- Job a
Reproduce the organism classification records verbatim, beginning at the line that contains "genus: Tribulus" and continuing through the end of the records. Omit the pictures.

Okay, you’re right, that title is just a little bit exaggerated. The technology isn’t very advanced at all. It’s just a plastic device called a “Knee Defender.”
But it did bring down a U.S. passenger plane.
What?
Well, yes, the Knee Defender didn’t actually bring down the plane. But this weapons technology was deployed in the border skirmish that brought the plane down.
Huh?
Okay, okay, let’s get technical. It’s not really weapons technology. It’s a little gizmo that can be used on a passenger airplane to prevent the passenger in the seat in front of you from reclining. It was deployed for that purpose in the border skirmish that brought the plane down.
Eh?
Yes, it was a border skirmish that brought the plane down. That’s my story, and I’m sticking to it!
The boundary battle that brought down United Airlines flight 1462
Here’s what happened according to the AP story:
On Sunday, August 24, 2014, United Airlines flight 1462 was making its regularly scheduled flight from Newark, New Jersey to Denver, Colorado. The man in seat 12B, a center seat, placed the Knee Defender device on his tray table arms to prevent the woman in front of him in seat 11B from reclining.
She was not pleased.
Although there is no U.S. law against the device, its use is prohibited by most major U.S. airlines, including United. Accordingly, a flight attendant asked the man to remove the Knee Defender.
He refused.
The woman then took matters into her own hands. She stood up, turned around, and threw a cup of water into the man’s face.
That’s when the flight crew decided to divert the plane for an unscheduled landing at Chicago’s O’Hare International Airport.
The two passengers were escorted off the plane by city police and Transportation Security Administration (TSA) officers. Though they were not charged with any crime (it was considered a “customer service issue”), they were also not allowed to re-board the plane and continue the flight to Denver—which arrived over an hour and a half late due to the unscheduled landing.
For other reports on the incident, along with strategic analysis, click here and here.
A border skirmish writ small
Now, I call that a border skirmish. Yes, it involved only two people, not whole nations, and the factions and militias that our world is so full of these days. But it’s the same issue on a smaller scale: people fighting over the boundaries between my space and your space.
I remember the same battles going on among my siblings during the most argumentative times of our childhood. The youngest were relegated to the middle seat of our nine-passenger car. (I come from a big family!) In that seat, there were boundaries clearly demarcated by screws and grommets between my territory and your territory. If an errant hand or foot went over that boundary even by an inch, it was all-out war!
It’s the same thing those two airline passengers were fighting about, causing the plane to go down for an unscheduled landing.

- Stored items

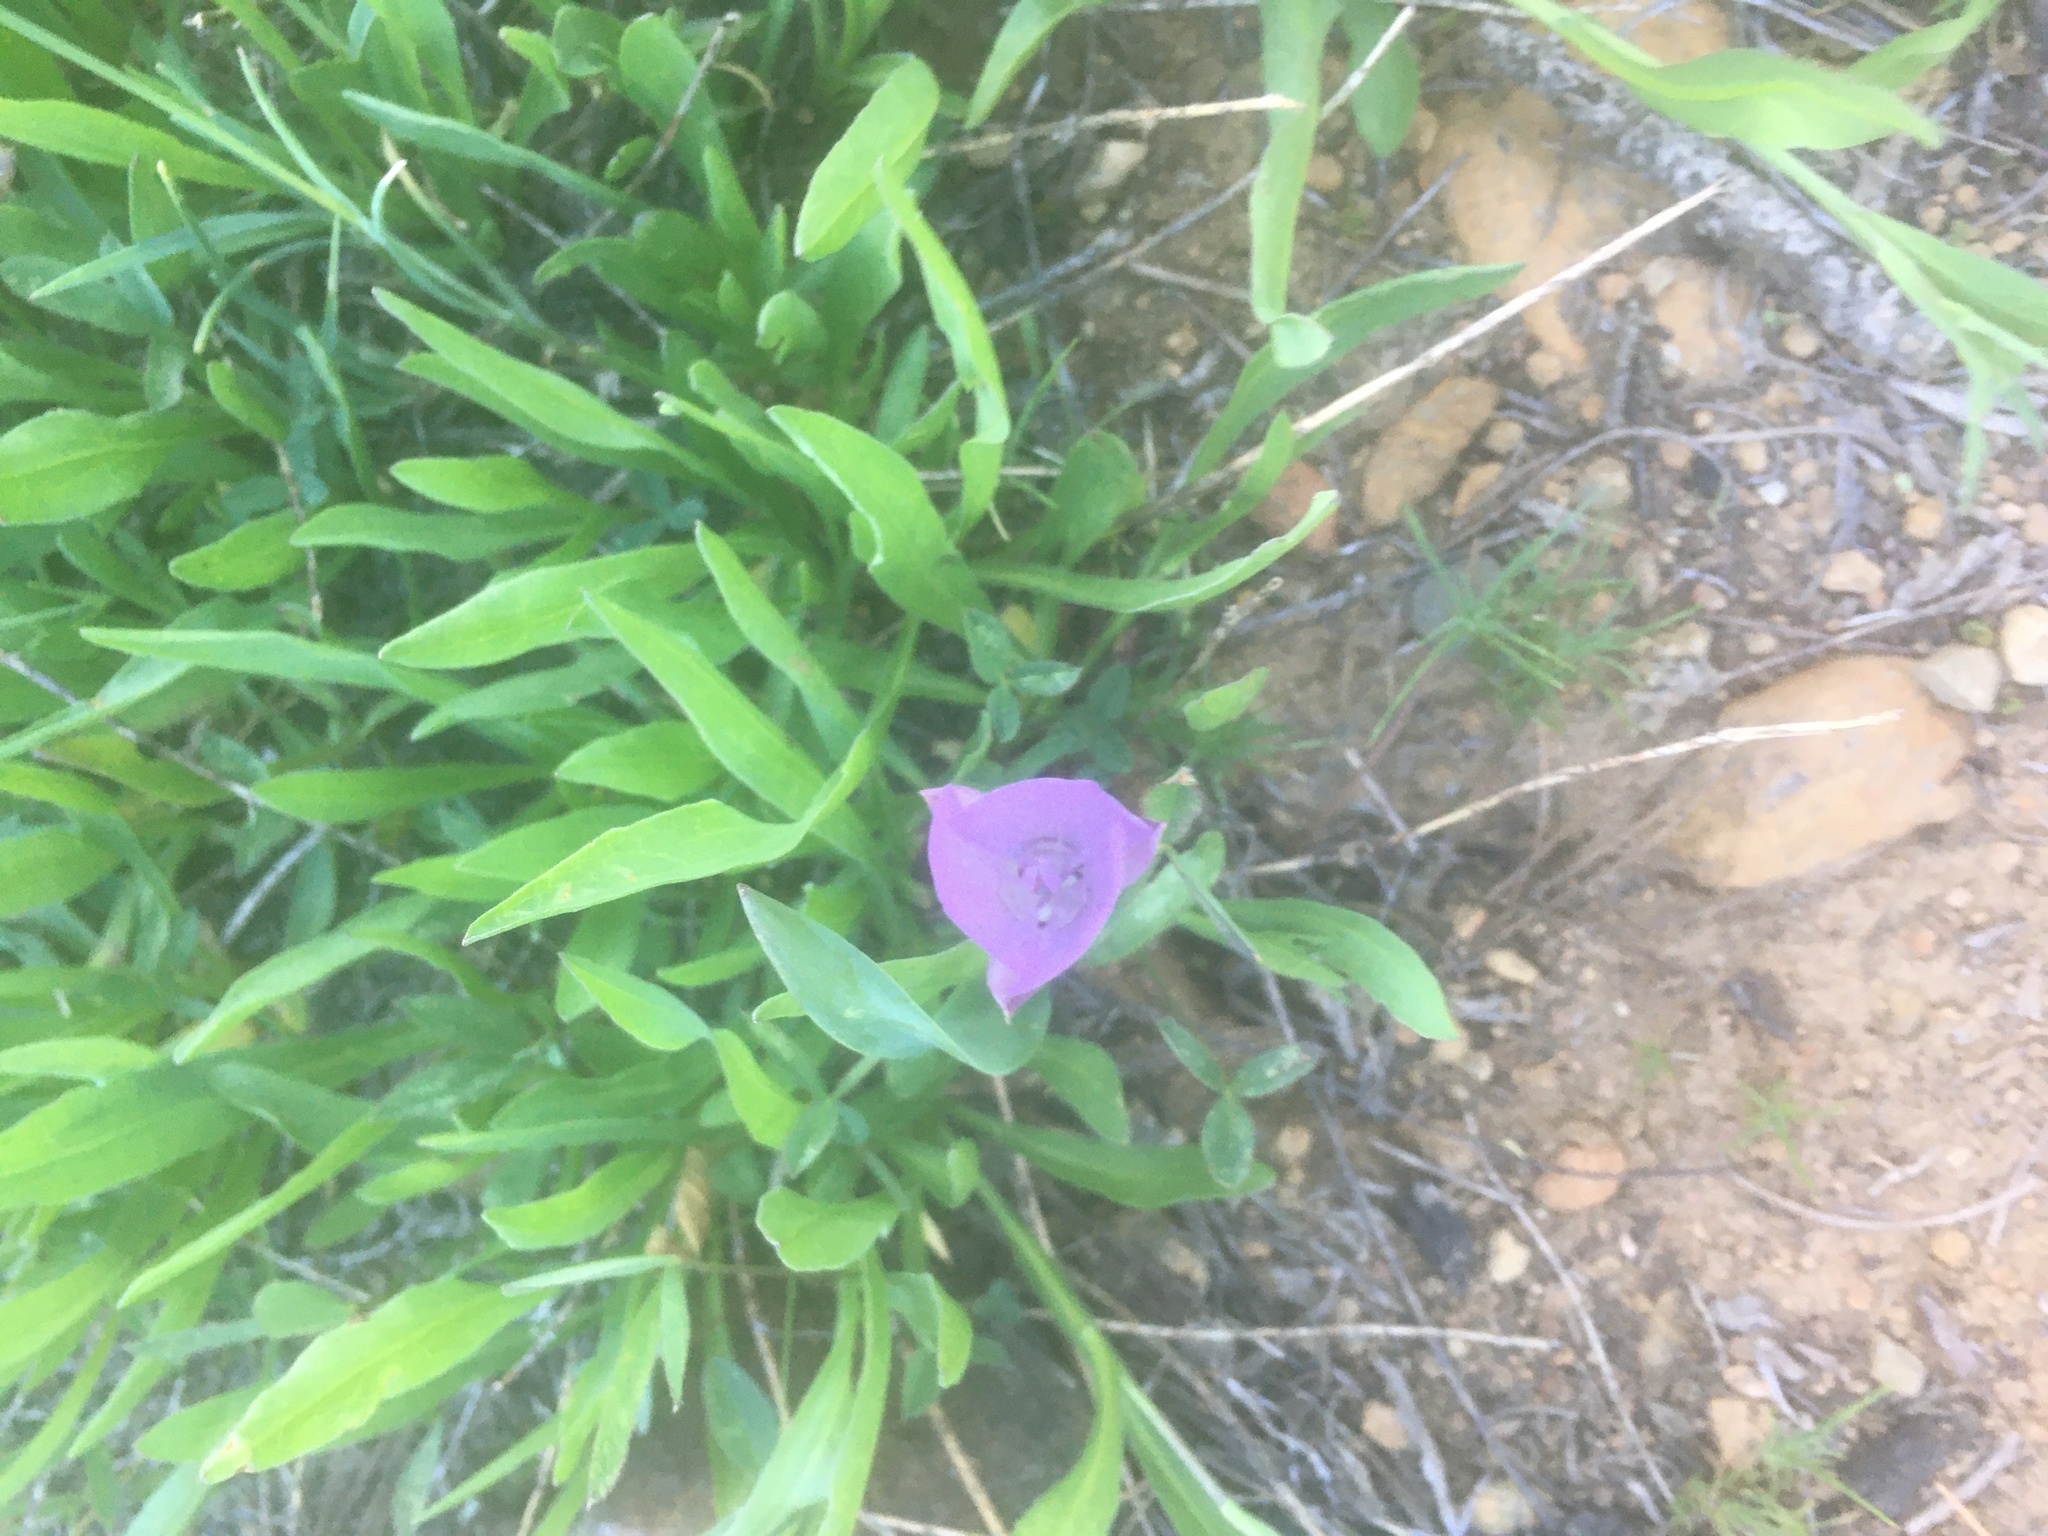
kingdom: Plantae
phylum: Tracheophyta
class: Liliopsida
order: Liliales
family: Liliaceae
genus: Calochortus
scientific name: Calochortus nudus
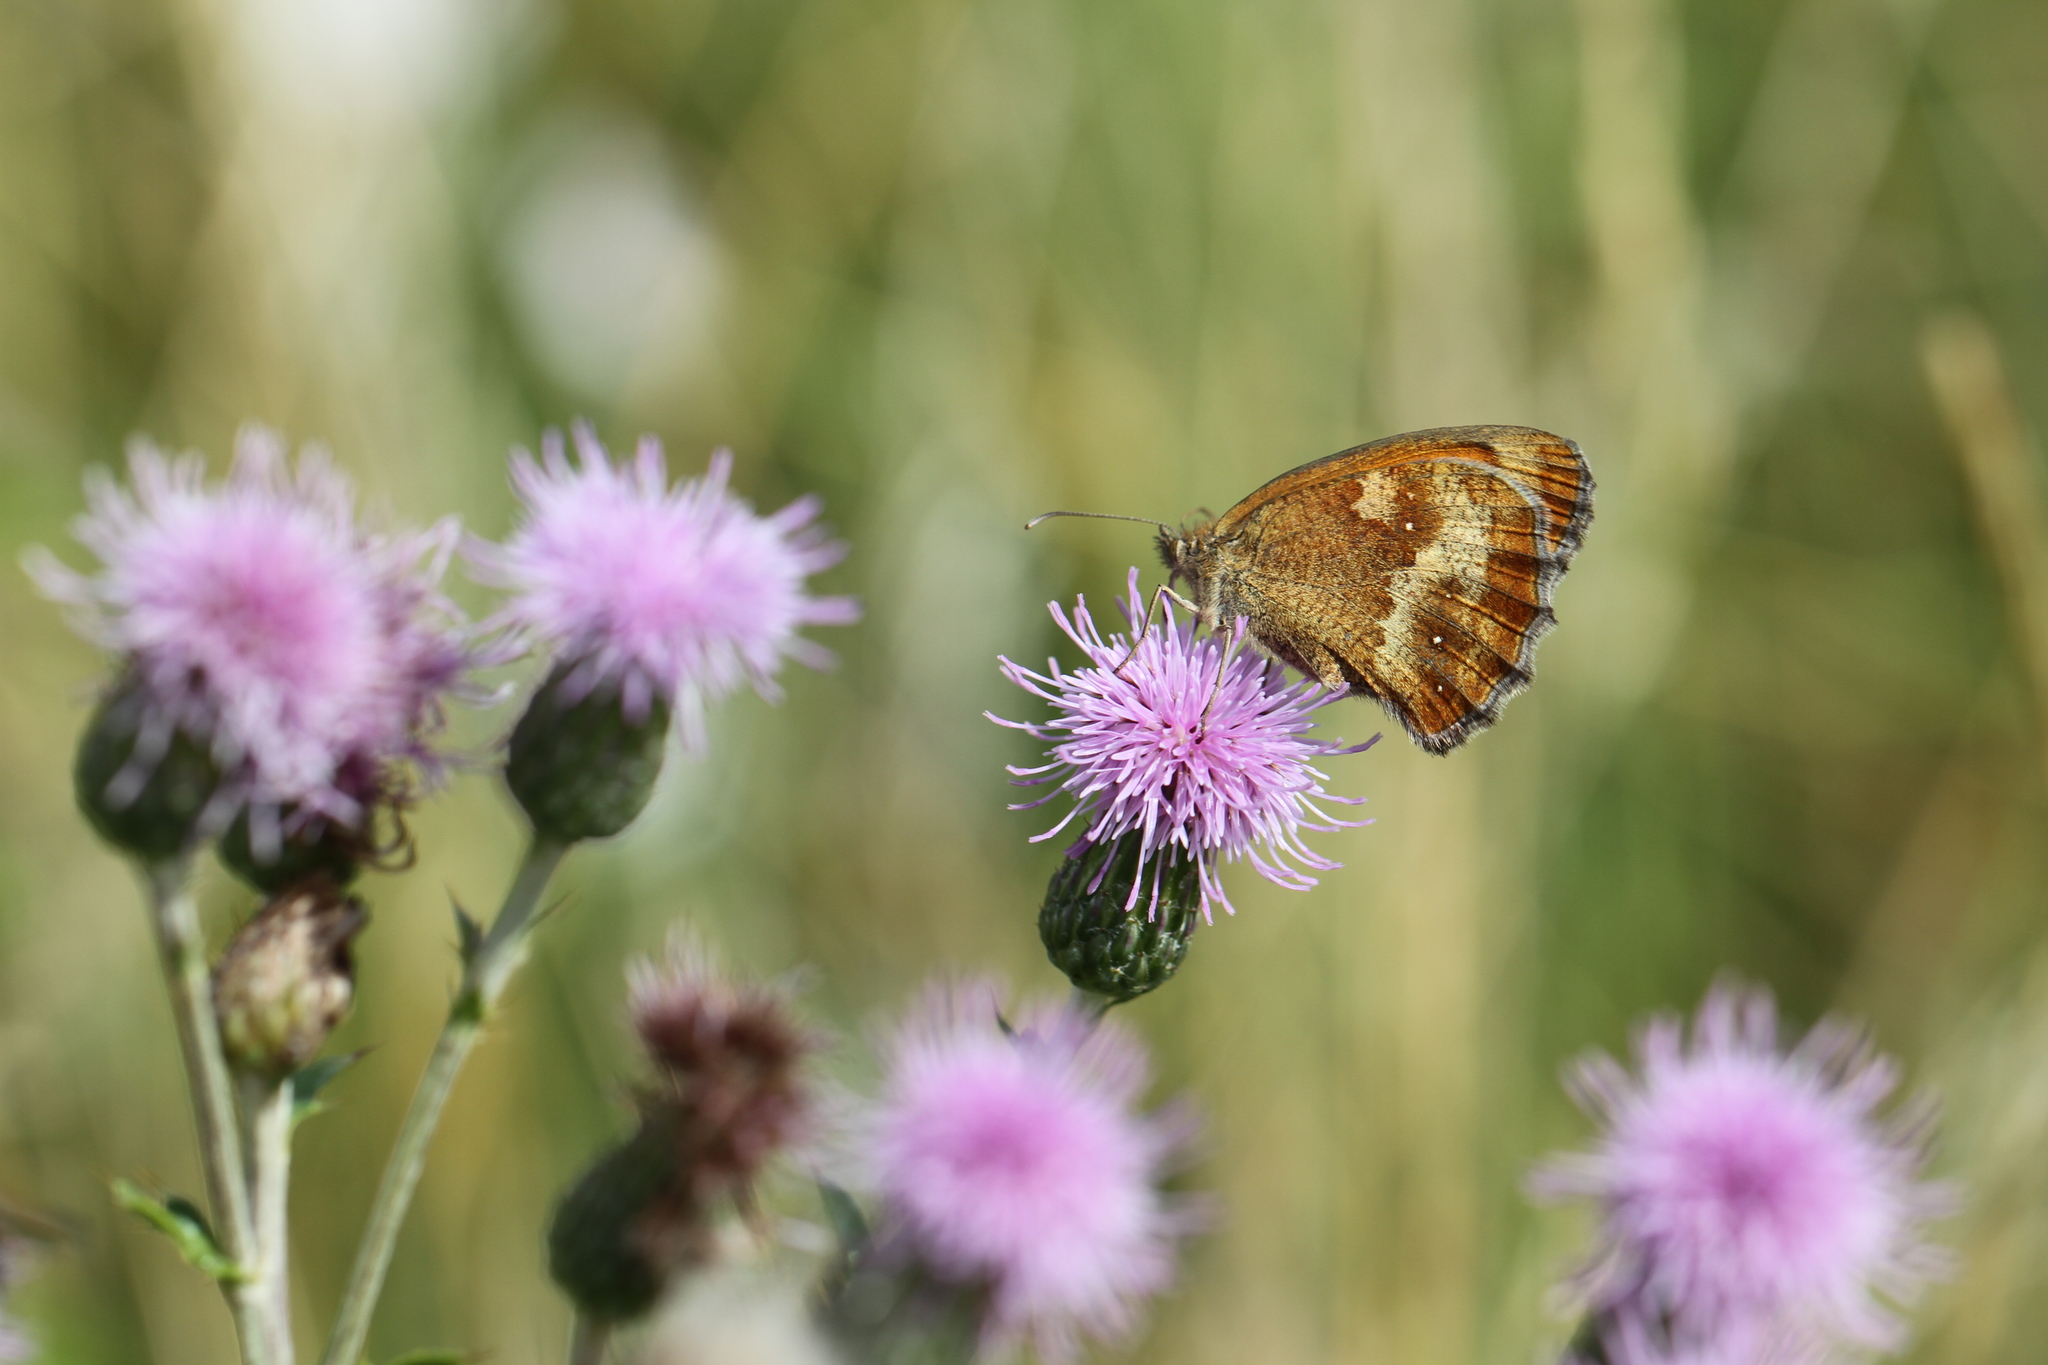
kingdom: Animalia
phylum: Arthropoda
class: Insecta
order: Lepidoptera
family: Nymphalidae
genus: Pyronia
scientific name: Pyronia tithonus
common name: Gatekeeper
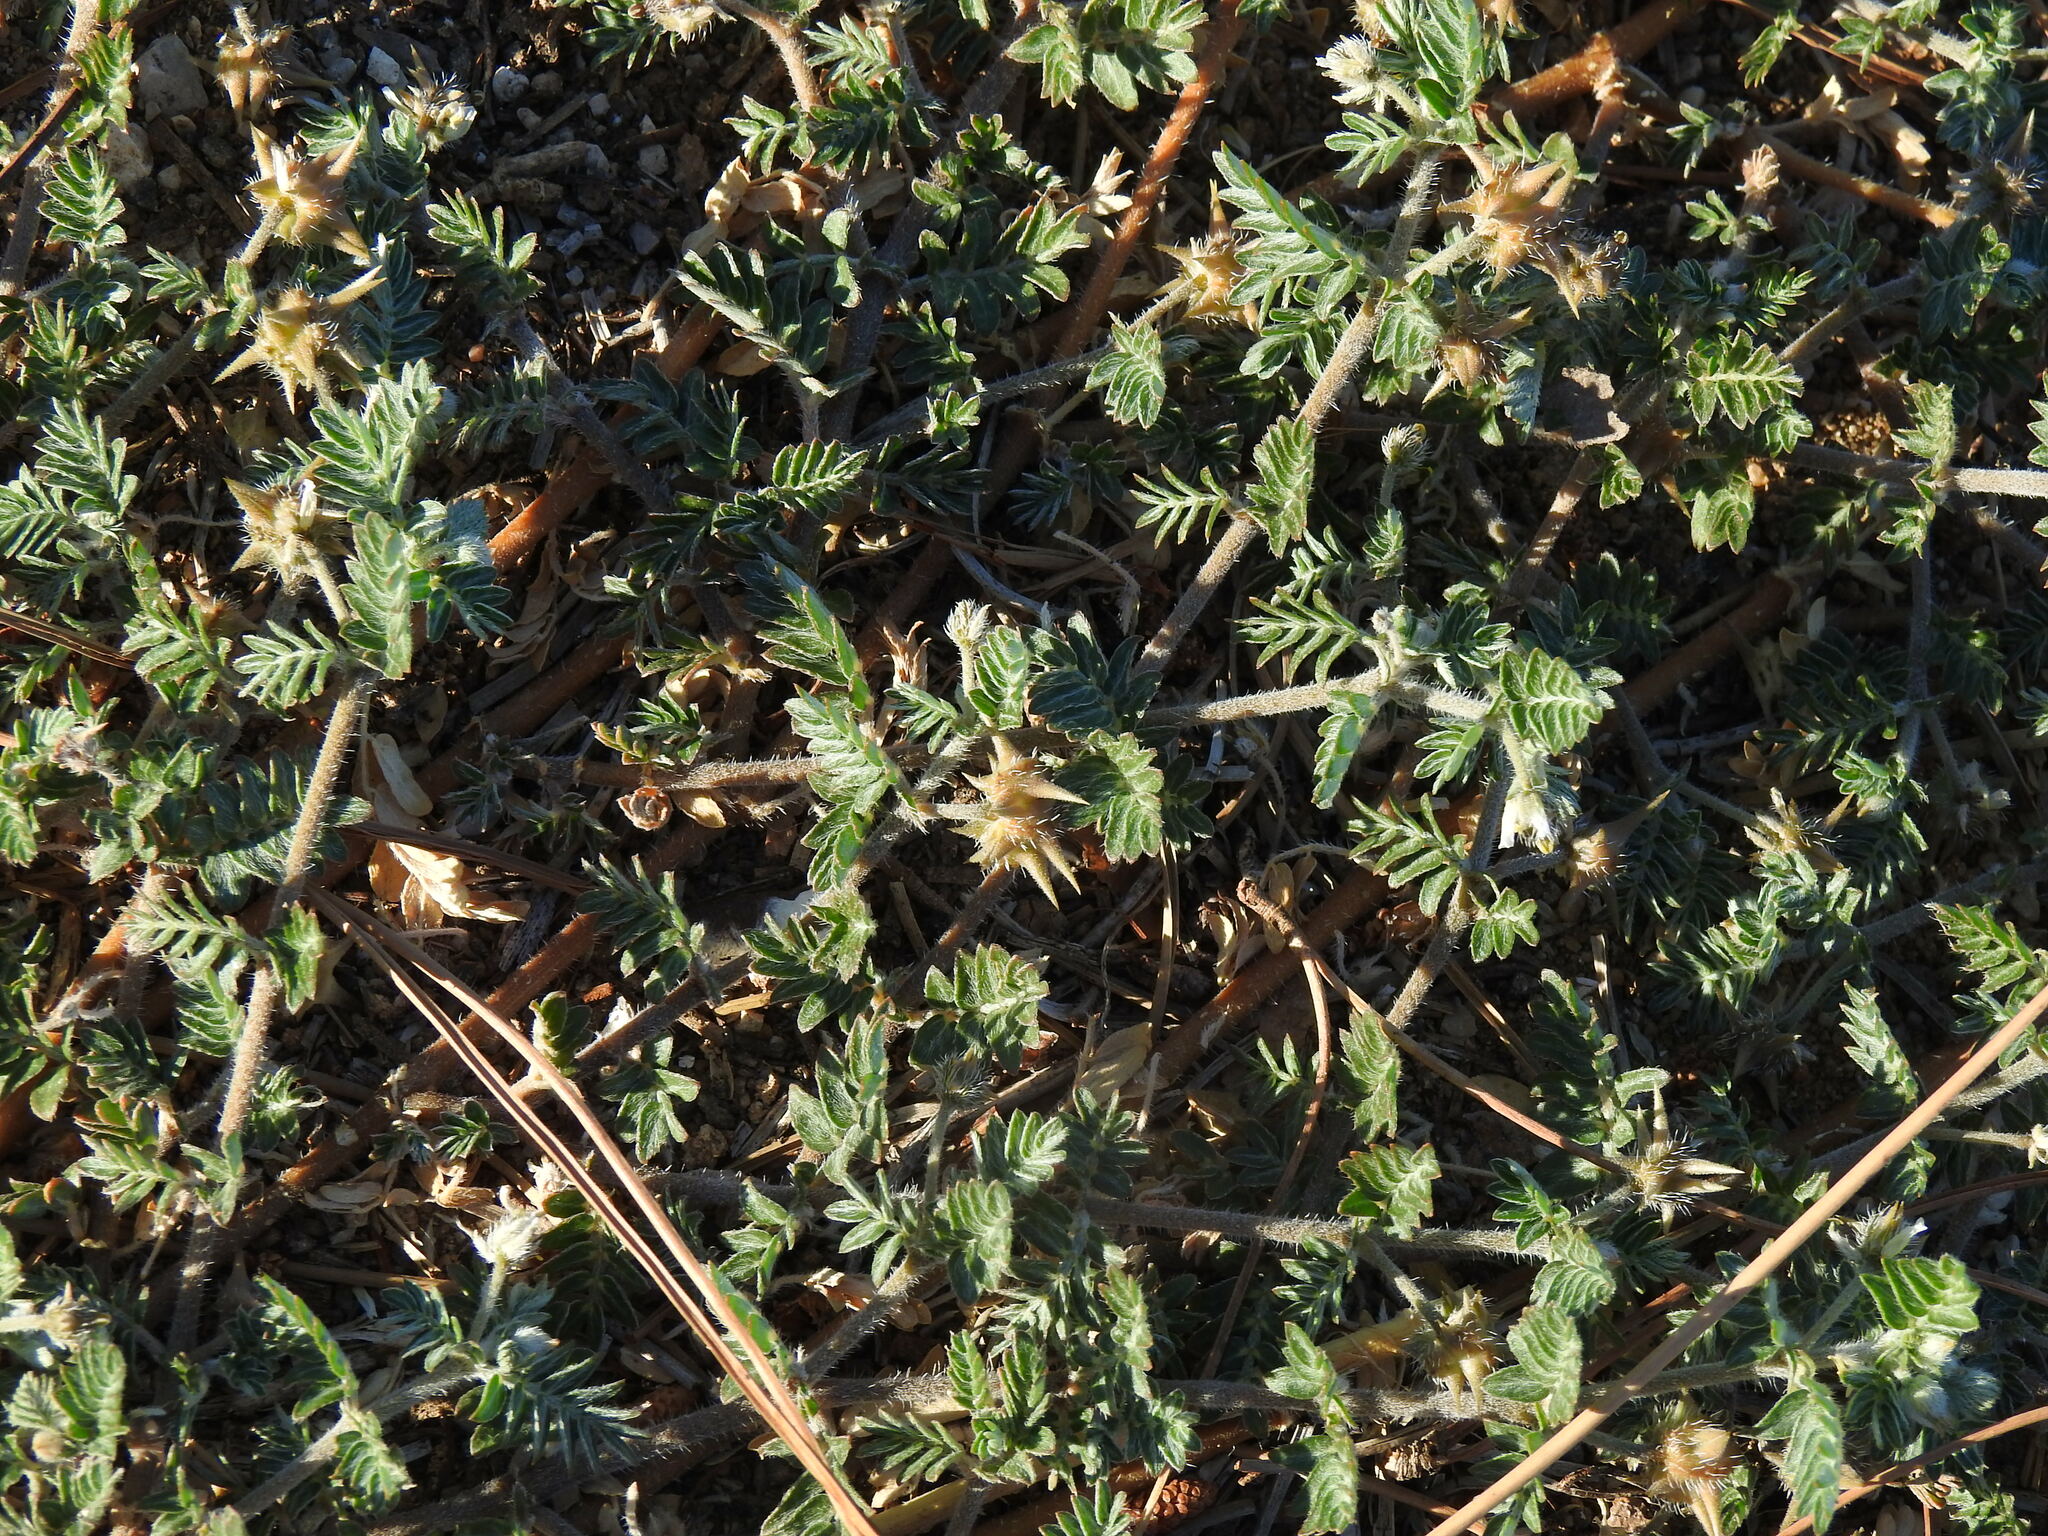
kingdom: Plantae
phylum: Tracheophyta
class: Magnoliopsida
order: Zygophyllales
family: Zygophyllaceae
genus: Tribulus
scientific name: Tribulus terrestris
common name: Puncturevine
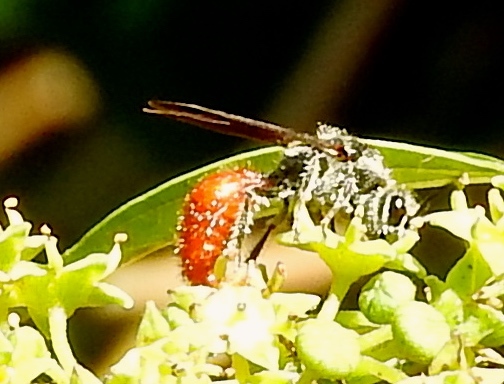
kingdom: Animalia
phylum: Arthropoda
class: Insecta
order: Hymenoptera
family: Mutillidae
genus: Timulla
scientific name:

- Job b
Please condense the paragraph of the text about the Knee Defender incident that begins "The two passengers were escorted off the plane" into a shorter version that keeps its main facts.

- Expected output a
genus: Tribulus
scientific name: Tribulus terrestris
common name: Puncturevine
kingdom: Animalia
phylum: Arthropoda
class: Insecta
order: Hymenoptera
family: Mutillidae
genus: Timulla
scientific name:

- Expected output b
City police and TSA officers escorted both passengers off the plane. They were not charged with any crime because the matter was considered a "customer service issue," but they were not allowed to re-board. The flight reached Denver over an hour and a half late because of the unscheduled landing.